The Walled City is being physically rewoven. The Shah Alam Gate to Rang Mahal Chowk corridor becomes a pedestrian walkway. Eight royal pathways, Bhati, Mochi, Delhi, Yakki, Masti Gate, among them, are being restored to their original architectural character, served by zero-emission electric tourist carts consistent with the low-emission heritage zone models of Kyoto and Florence. The Lahore Fort's historic perimeter wall is being rebuilt in two phases: Taxali Gate to Bhati Gate first, Yakki Gate to Masti Gate to follow. The revival of the Walled City's drainage channels folds climate resilience into restoration, a principle Amsterdam has applied for decades, maintaining its historic canal network as both cultural heritage and active flood management, increasingly relevant as South Asian cities face urban flooding at scales their old infrastructure was never designed to absorb.

What makes LAHAR more than a conservation programme is its understanding that the old city was never just buildings. A policy document has identified 36 artisan-linked streets within the historic core: leather workers, textile craftsmen, woodcarvers, tile makers, and communities whose skills are themselves heritage. UNESCO estimates that creative industries contribute over three percent of global GDP and employ around 30 million people. Integrating Lahore's craft corridors into the tourism economy is not sentiment; it is a legitimate employment strategy, particularly for the city's youth.
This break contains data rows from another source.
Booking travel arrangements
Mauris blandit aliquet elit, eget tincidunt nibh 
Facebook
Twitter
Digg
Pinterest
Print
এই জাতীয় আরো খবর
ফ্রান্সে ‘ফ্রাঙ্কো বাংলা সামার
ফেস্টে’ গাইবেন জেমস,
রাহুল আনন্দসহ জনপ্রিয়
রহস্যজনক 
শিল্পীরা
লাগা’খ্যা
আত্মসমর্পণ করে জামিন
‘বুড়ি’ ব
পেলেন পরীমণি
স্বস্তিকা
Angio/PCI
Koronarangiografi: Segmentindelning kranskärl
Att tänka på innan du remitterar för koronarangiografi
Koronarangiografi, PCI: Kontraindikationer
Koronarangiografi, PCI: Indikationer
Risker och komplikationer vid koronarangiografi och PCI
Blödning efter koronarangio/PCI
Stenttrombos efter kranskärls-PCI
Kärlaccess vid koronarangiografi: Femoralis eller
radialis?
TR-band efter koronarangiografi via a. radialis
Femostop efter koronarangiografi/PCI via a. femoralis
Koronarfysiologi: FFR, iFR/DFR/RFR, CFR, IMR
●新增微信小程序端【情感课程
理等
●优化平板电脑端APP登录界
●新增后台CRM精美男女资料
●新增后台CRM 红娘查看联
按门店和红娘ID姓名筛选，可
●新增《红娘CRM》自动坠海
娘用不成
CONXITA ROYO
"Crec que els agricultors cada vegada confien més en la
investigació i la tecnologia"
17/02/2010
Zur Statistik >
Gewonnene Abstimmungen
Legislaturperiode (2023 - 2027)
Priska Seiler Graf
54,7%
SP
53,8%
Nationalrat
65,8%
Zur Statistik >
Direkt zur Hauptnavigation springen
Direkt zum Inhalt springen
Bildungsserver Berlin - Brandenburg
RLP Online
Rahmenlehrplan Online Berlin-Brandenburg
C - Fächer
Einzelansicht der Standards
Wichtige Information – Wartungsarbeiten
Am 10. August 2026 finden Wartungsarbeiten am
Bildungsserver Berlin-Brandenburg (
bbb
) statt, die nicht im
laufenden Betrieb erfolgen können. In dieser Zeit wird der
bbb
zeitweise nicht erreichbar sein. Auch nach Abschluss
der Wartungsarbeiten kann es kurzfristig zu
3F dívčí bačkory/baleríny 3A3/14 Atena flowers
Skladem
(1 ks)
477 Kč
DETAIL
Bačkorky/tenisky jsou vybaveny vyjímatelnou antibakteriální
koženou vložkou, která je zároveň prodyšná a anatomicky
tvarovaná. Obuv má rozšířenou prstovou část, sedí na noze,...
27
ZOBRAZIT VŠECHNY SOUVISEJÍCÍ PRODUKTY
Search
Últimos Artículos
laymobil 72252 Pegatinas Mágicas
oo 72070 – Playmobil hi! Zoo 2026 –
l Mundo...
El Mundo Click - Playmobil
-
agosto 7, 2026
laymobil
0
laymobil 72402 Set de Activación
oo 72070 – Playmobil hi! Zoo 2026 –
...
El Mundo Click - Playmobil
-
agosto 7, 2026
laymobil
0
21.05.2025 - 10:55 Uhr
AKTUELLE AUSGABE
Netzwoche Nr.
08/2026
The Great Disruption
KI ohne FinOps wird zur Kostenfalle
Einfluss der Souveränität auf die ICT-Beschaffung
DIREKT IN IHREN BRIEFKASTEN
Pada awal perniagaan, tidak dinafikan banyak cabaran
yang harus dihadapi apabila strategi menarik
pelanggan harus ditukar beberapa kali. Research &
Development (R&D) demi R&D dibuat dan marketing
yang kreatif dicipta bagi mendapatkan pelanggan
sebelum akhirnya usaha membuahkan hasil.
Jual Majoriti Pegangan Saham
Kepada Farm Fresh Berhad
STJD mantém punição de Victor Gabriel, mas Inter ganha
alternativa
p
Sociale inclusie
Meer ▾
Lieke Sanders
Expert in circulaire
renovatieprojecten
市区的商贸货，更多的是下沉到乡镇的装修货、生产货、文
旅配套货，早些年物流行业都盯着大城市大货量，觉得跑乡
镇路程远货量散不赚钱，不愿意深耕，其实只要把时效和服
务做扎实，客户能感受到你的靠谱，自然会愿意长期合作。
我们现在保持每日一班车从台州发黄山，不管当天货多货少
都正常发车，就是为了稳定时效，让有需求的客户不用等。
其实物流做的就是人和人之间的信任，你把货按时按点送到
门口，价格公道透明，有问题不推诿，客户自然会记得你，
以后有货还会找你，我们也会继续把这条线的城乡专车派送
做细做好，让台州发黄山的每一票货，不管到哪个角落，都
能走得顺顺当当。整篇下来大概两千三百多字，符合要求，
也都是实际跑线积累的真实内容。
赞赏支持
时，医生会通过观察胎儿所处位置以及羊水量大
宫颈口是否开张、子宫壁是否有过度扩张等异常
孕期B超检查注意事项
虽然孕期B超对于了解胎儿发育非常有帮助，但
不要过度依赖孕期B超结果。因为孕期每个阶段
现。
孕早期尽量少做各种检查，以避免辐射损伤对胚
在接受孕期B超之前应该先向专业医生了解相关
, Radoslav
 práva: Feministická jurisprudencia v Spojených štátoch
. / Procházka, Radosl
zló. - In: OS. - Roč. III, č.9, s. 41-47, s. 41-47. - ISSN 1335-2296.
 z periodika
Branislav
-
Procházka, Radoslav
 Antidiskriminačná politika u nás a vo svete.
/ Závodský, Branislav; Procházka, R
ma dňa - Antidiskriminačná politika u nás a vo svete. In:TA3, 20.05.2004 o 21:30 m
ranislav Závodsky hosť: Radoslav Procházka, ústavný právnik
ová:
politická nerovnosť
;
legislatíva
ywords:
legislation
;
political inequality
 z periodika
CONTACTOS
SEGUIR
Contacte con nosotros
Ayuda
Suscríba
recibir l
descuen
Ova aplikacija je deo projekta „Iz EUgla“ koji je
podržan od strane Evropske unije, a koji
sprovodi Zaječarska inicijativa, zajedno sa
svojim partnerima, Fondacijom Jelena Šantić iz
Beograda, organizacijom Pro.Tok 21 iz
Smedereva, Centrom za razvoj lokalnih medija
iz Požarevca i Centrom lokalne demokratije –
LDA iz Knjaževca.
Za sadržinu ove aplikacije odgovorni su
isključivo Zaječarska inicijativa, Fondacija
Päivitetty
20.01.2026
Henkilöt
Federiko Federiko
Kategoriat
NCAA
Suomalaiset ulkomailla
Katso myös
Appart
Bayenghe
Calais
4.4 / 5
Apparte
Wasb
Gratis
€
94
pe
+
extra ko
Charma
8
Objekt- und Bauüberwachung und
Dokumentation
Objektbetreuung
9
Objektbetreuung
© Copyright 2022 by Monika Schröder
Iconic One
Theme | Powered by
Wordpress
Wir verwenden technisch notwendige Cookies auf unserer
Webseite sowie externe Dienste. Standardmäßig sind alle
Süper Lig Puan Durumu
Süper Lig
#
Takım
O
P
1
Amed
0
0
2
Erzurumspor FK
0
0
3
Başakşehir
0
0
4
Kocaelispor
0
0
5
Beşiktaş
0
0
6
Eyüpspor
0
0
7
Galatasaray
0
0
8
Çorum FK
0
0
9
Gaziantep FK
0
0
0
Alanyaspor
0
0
Pak Tea House will be restored. Maryam Zamani Mosque, Baoli Bagh, and the structures around Neela Gumbad will follow. Historic road names and the original identities of colleges that predate their elevation to universities will be reinstated, a gesture Prague made after 1989, restoring pre-communist street names as an act of civic memory. Eighteen kanals near Data Darbar will be acquired at market rate for the complex's expansion.

The deeper ambition is a reordering of how Pakistan thinks about development. For too long, progress meant replacement, severing the thread between a city's past and its future. Warsaw rebuilt its entire Old Town from wartime rubble using 18th-century paintings as blueprints. It is now a UNESCO World Heritage Site. The cities that endure are the ones that remember. If LAHAR holds, if budgets are maintained, institutions are staffed, and the communities inside the Walled City are partners rather than afterthoughts, what comes back will not just be the old city. It will be something Lahore has not quite been before: a model.